Таков пинцет, которым Туглас выхватывает щепотки жизни.

Стоит, пожалуй, отметить и трехчленность тугласовской фразы. Это видно уже по цитировавшимся выше примерам, где предложение состоит из трех элементов: подлежащего, сказуемого, определения, а потому в высшей степени просто. Три таких предложения образуют самостоятельный абзац. Значительная часть описаний Тугласа подпадает под эту схему.

Часто встречаются и фразы с тремя глаголами, что отчасти обусловлено их ритмом, вернее, что как раз и создает их ритм: «Она вскочила, подбежала нагая к окну и закрыла руками глаза от яркого света»; «только погрузиться в эту сладостную реку, утонуть в ней, забыть все» (сб. «Песочные часы», I). И на следующей странице: опустилась на колени, посмотрела, увидела; была одета, вышла, спустилась вниз; давило, дышало, стучало; проснулся, открыл, выпроводил; пошла, перепрыгнула, вела; спустилась, напевала, улыбалась; шумели, было, мерцало.

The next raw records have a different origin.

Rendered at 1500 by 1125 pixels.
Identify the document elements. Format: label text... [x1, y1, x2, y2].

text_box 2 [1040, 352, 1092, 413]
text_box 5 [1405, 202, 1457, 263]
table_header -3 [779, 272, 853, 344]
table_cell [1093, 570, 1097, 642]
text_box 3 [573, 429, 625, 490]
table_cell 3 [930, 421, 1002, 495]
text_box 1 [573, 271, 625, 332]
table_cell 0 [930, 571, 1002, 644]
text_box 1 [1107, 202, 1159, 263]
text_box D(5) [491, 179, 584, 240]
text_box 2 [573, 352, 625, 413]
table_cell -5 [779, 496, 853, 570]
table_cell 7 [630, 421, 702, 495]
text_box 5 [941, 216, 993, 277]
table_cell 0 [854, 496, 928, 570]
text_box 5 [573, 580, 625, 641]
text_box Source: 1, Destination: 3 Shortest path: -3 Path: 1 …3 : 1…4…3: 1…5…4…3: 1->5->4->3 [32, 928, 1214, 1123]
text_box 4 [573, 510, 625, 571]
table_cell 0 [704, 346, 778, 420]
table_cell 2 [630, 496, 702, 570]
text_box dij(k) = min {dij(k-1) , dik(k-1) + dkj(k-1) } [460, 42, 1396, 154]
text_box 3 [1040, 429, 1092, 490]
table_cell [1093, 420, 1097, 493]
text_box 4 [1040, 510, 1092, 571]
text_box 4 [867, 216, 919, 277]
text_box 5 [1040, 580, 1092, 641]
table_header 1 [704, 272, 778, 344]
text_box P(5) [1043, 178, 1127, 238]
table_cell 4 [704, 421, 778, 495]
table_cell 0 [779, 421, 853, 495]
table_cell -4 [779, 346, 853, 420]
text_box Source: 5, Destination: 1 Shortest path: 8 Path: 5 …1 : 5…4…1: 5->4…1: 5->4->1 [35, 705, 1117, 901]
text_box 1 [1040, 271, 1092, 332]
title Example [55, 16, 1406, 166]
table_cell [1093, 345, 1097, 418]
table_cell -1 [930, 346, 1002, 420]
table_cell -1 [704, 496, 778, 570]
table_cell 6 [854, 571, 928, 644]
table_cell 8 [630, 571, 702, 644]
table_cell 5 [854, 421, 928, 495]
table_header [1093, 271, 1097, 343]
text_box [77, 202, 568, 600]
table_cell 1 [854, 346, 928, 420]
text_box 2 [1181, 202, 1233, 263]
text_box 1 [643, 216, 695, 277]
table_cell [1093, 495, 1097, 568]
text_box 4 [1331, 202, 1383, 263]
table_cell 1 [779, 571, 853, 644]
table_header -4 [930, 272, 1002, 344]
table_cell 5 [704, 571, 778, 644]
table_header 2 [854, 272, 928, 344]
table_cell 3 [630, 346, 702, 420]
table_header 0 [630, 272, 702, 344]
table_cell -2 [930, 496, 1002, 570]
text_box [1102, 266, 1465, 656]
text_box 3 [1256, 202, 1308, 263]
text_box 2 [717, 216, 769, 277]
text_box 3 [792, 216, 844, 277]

Трехкратность переносится также на существительные и другие части речи, однако здесь не место обстоятельно исследовать этот вопрос.

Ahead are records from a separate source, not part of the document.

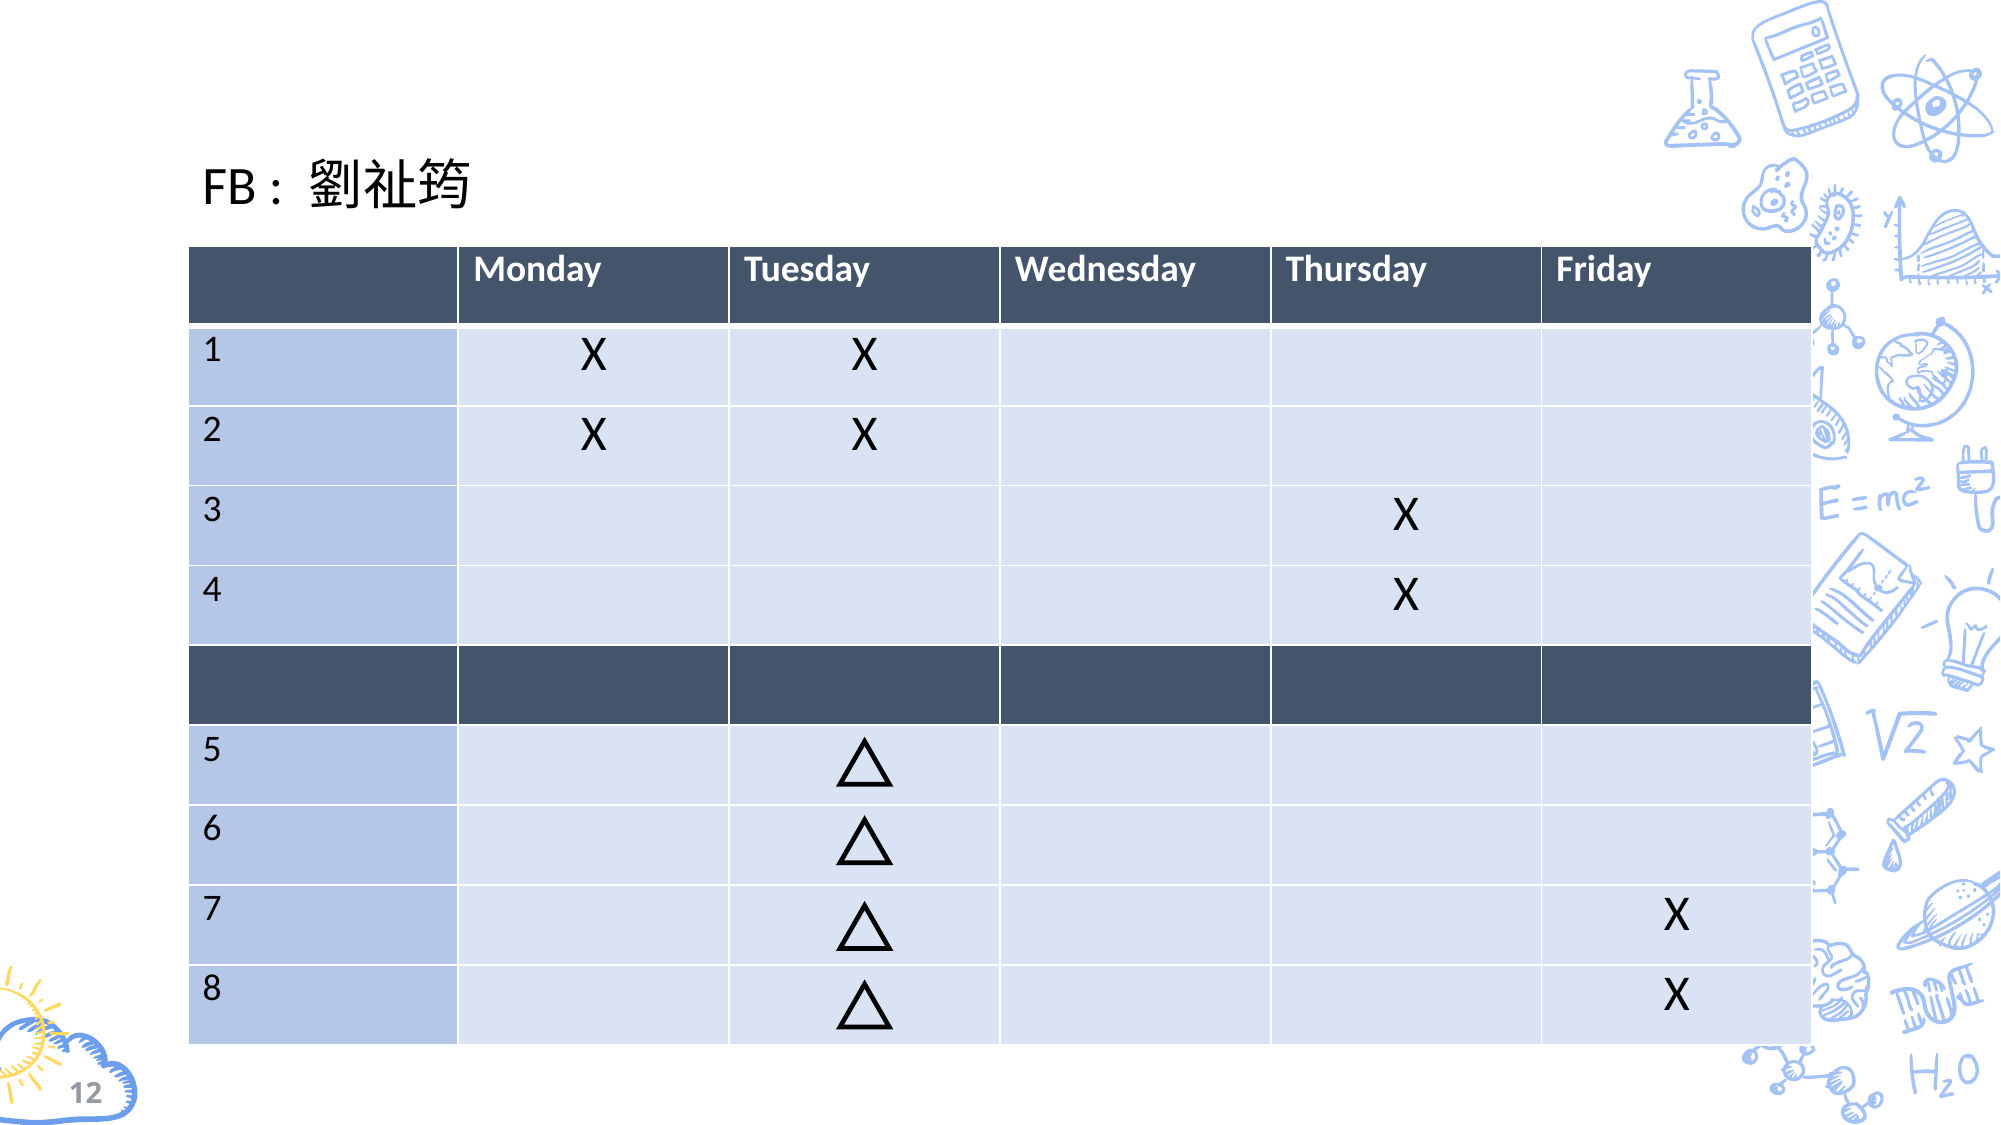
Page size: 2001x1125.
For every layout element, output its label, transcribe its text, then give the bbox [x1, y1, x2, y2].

table_cell X [1542, 966, 1811, 1044]
table_cell X [459, 407, 728, 485]
table_cell [459, 566, 728, 644]
table_cell [1542, 566, 1811, 644]
table_cell [1272, 646, 1541, 724]
text_box [838, 982, 892, 1029]
table_cell [1272, 886, 1541, 964]
table_cell [1542, 407, 1811, 485]
table_cell [1001, 966, 1270, 1044]
table_cell [459, 726, 728, 804]
table_cell [730, 886, 999, 964]
table_cell [1001, 726, 1270, 804]
table_cell [730, 646, 999, 724]
table_header [189, 247, 457, 323]
table_cell [730, 726, 999, 804]
table_cell [1542, 806, 1811, 884]
text_box [838, 817, 892, 864]
table_cell X [730, 329, 999, 405]
table_cell [1542, 646, 1811, 724]
table_cell [1542, 726, 1811, 804]
table_cell [1272, 329, 1541, 405]
text_box [838, 739, 892, 786]
table_cell [730, 806, 999, 884]
table_cell [1001, 806, 1270, 884]
table_cell 5 [189, 726, 457, 804]
table_cell X [459, 329, 728, 405]
table_cell [1001, 486, 1270, 565]
table_cell 8 [189, 966, 457, 1044]
table_header Thursday [1272, 247, 1541, 323]
table_cell X [1542, 886, 1811, 964]
table_cell 3 [189, 486, 457, 565]
table_cell [459, 806, 728, 884]
table_cell [1272, 407, 1541, 485]
table_cell [459, 966, 728, 1044]
table_cell [1001, 566, 1270, 644]
table_cell X [1272, 486, 1541, 565]
table_cell [459, 646, 728, 724]
table_cell 1 [189, 329, 457, 405]
table_cell X [1272, 566, 1541, 644]
table_header Friday [1542, 247, 1811, 323]
table_header Monday [459, 247, 728, 323]
table_cell [1542, 329, 1811, 405]
table_cell [459, 486, 728, 565]
table_cell [1001, 886, 1270, 964]
table_cell [1272, 726, 1541, 804]
table_cell [1272, 966, 1541, 1044]
table_cell [1001, 407, 1270, 485]
table_cell [1542, 486, 1811, 565]
table_cell [730, 966, 999, 1044]
text_box FB : 劉祉筠 [187, 143, 627, 224]
table_cell 7 [189, 886, 457, 964]
table_cell X [730, 407, 999, 485]
table_cell [1001, 646, 1270, 724]
text_box [838, 903, 892, 950]
table_header Wednesday [1001, 247, 1270, 323]
table_header Tuesday [730, 247, 999, 323]
table_cell 4 [189, 566, 457, 644]
table_cell [459, 886, 728, 964]
table_cell [730, 486, 999, 565]
table_cell [1001, 329, 1270, 405]
table_cell 6 [189, 806, 457, 884]
table_cell 2 [189, 407, 457, 485]
table_cell [189, 646, 457, 724]
table_cell [1272, 806, 1541, 884]
table_cell [730, 566, 999, 644]
slide_number 12 [0, 1064, 118, 1124]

Обратившись к повторам, мы уже вступили в область ритма. Каким бы простым ни казался поначалу метр фразы Тугласа, ритм ее все же чрезвычайно разнообразен. Можно даже сказать, что ему вообще не свойственны фразы, лишенные музыкального звучания. В «Песочных часах» попадаются целые страницы стихотворной речи, полной аллитерации, ассонансов и рифм, которые только визуально воспринимаются как прозаический текст. На самом деле это стихотворения в прозе, характерные для символистского периода в творчестве Тугласа. В них много риторики, ораторских приемов, повторов, мелодических ходов, восклицаний и воздыханий: «Как ветры наши мысли: они взлетают, реют, исчезают. Как…» Или вопросительных обращений: «Как очутился я здесь? Что привело меня под сень этих чужих стен? Отчего так тревожно у меня на душе? Почему в сердце такое горестное ощущение своей беспомощности, неприкаянности, ненужности? Зачем мне нужен был самый реальный мир, чтобы поверить в реальность мира?» (сб. «Песочные часы», II). К этому стилистическому приему Туглас прибегает сплошь и рядом во всех своих художественных произведениях.

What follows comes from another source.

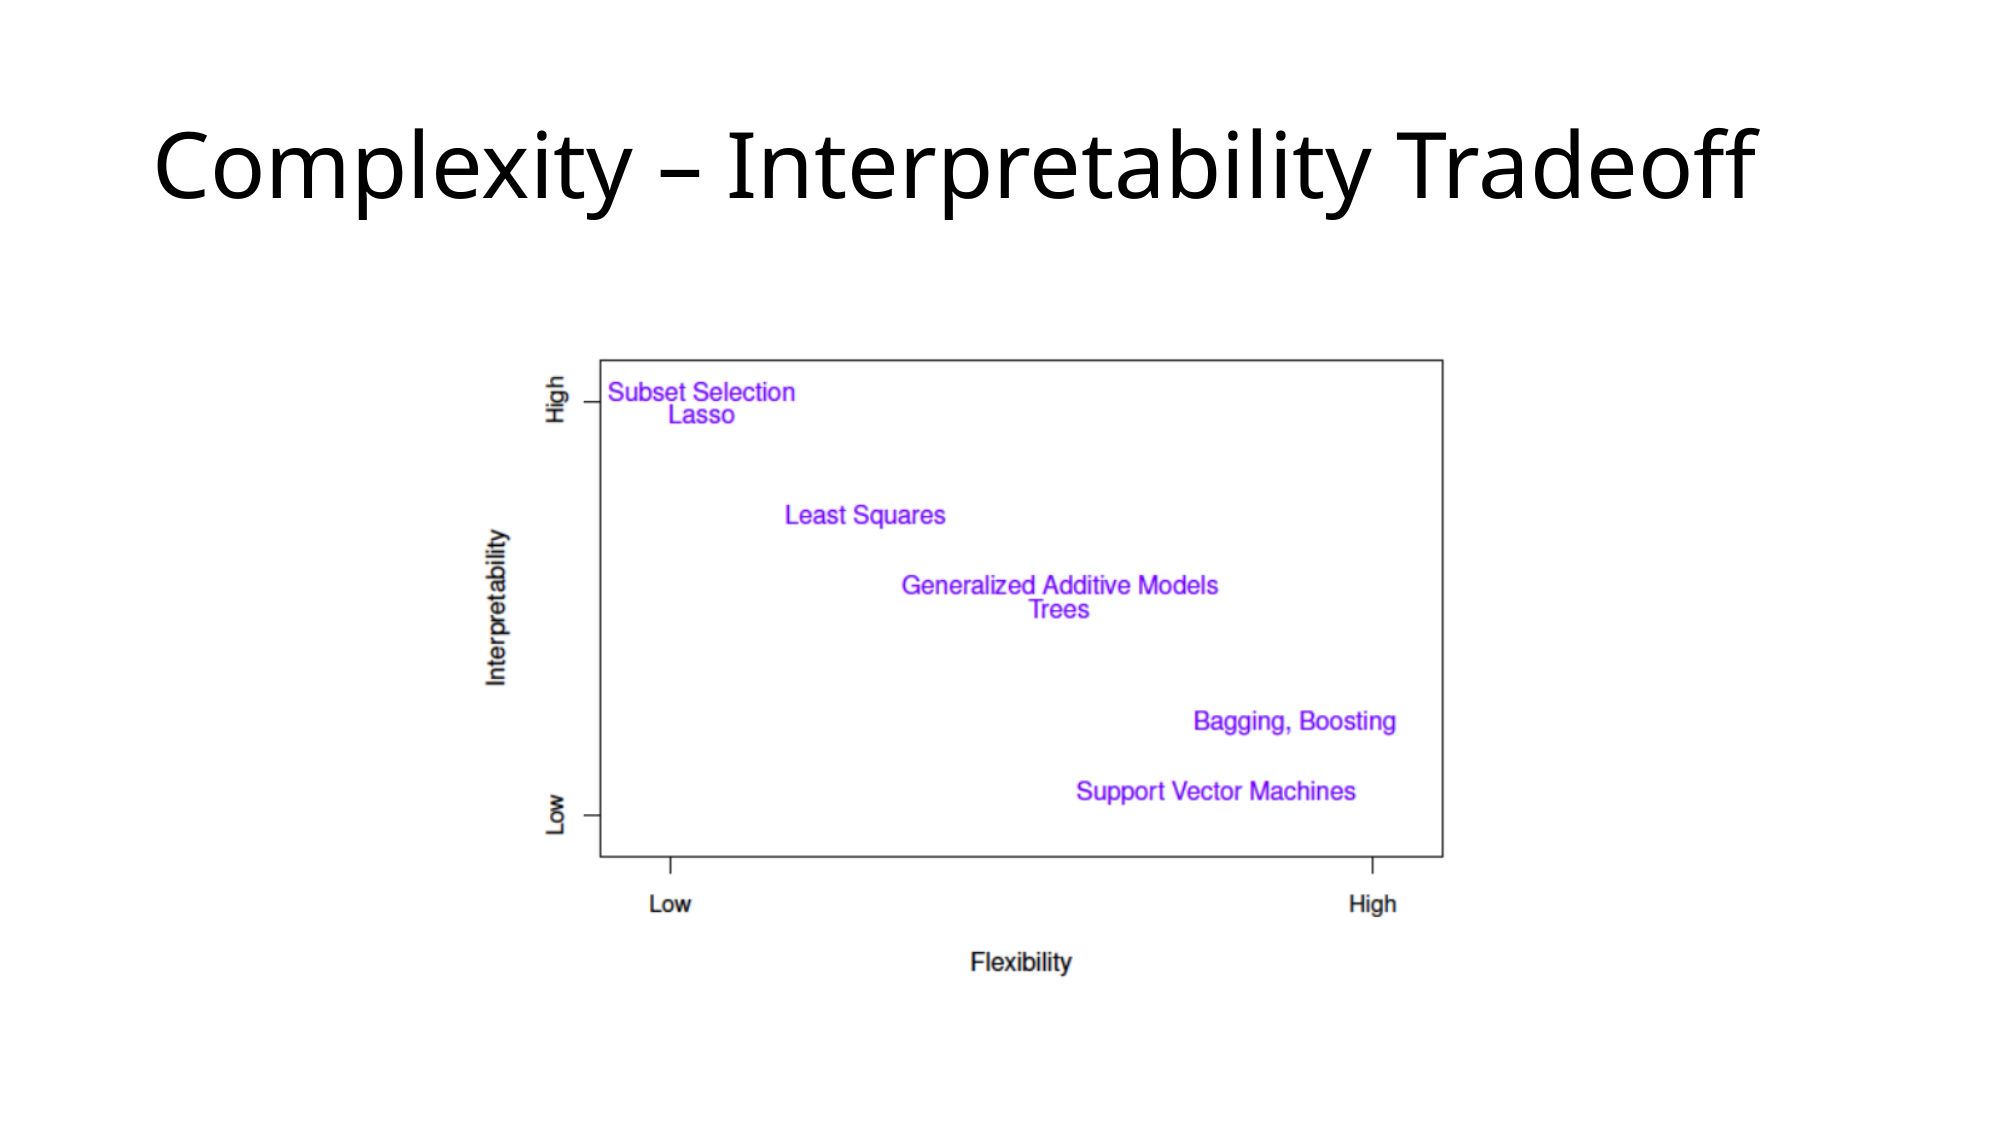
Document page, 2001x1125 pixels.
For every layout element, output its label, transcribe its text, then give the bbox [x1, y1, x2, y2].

title Complexity – Interpretability Tradeoff [137, 59, 1863, 278]
picture [418, 292, 1559, 1021]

Нравятся Тугласу и восклицания, восклицательные знаки в конце предложений, начинающихся с междометий «о», «ох», «ах». А еще больше — многократное их повторение: «О муки творчества, превышающие все земные муки! О величайшее счастье!.. О клокотание еще не сотворенных миров в голове!.. О мысли!.. О грызучие черви сомнений!..» (сб. «Песочные часы», II).

Если не считать этих риторико-мелодических приемов, то фраза Тугласа обычно коротка и не перерастает в неудержимый поток. Она либо стоит сама по себе, либо, если выбивается из контекста, рождает параллельную мысль, повторы, в необходимой мере нивелирующие ее. Для этого используются два или более определения, сказуемые, другие второстепенные члены. Ну а иногда бывает и так, что на протяжении целой страницы все предложения начинаются с местоимения «он».